恋よりも、
球技会二日目。
一日目の昨日で、サッカーと女子バスケ、卓球は既に決勝まで終えている。佑美に聞いた話では、私達のクラスはサッカー以外はそこそこの成績だったらしい。
二日目の今日は、男子バスケと女子バレー。体育館を半分に仕切り、二種目同時進行で試合を行っていく。
今日は私もバレーの試合があるため、朝から体育館で待機だ。加賀先生には前もって伝えてあるので、保健室へは寄らず体育館へ直行した。
体育館は熱気が溢れ活気に満ちていた。キュッというシューズを鳴らす音や、ボールをドリブルする音、そして盛大な声援が体育館中に響いている。周りはどこも興奮状態。
私は目の前で繰り広げられるバレーの試合をぼうっと眺めていた。一年生対三年生の試合で、可哀想だけれど力の差は歴然、三年生が圧倒的だった。

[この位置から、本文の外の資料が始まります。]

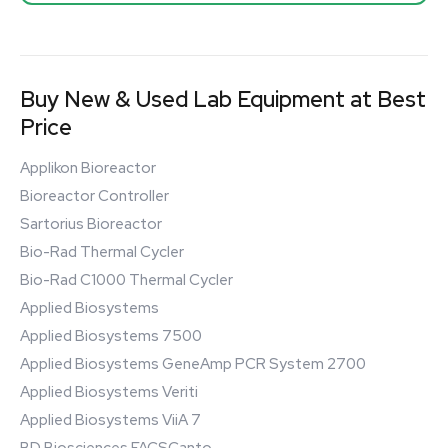
Buy New & Used Lab Equipment at Best
Price
Applikon Bioreactor
Bioreactor Controller
Sartorius Bioreactor
Bio-Rad Thermal Cycler
Bio-Rad C1000 Thermal Cycler
Applied Biosystems
Applied Biosystems 7500
Applied Biosystems GeneAmp PCR System 2700
Applied Biosystems Veriti
Applied Biosystems ViiA 7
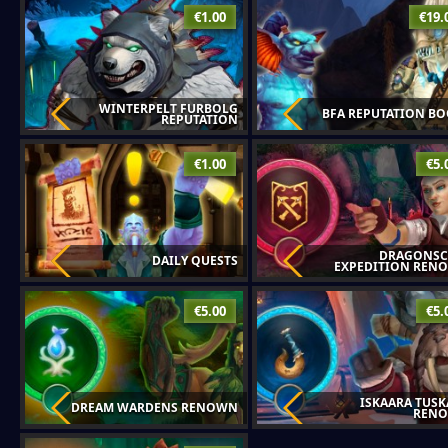
€1.00
€19.
WINTERPELT FURBOLG
BFA REPUTATION BO
REPUTATION
€1.00
€5.
DRAGONSC
DAILY QUESTS
EXPEDITION REN
€5.00
€5.
ISKAARA TUSK
DREAM WARDENS RENOWN
REN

バレーのルールは、公式と同じ。しかし時間がかかるため、十五点を三セット行う仕組みになっている。
バレーの経験は体育の授業でしかないものの、運動神経はそこまで悪くはないと思うし、全力を尽くそう。足を引っ張るような事だけは避けたい。
「香月、次だから、そろそろ準備しよ」
同じバレーのメンバーの子がそう声を掛けて来たので、頷いて後に続く。
軽くウォーミングアップをして体を温め、いよいよ試合に臨む。
コートに入ると、すぐ傍から声が聞こえた。見れば佑美や弥代を含むクラスの子が数名、応援に駆けつけてくれていた。それに微笑んで応えていると、試合開始のホイッスルが鳴り響いた。
相手は、二年生。
多分、力の差はほとんどない。でも、相手はチームワークがまるでなかった。一人一人の力はあるのに、チームワークがないためトスが続かない。その点、こちらは二年の時から付き合っているメンバーだ。チームワークで負ける事はない。
結局、相手がミスを連発してくれたおかげで、足を引っ張ることもなく、軽々と二セット先取する事が出来た。
「お疲れー」
試合が終わってタオルを渡す佑美にお礼を言って受け取る。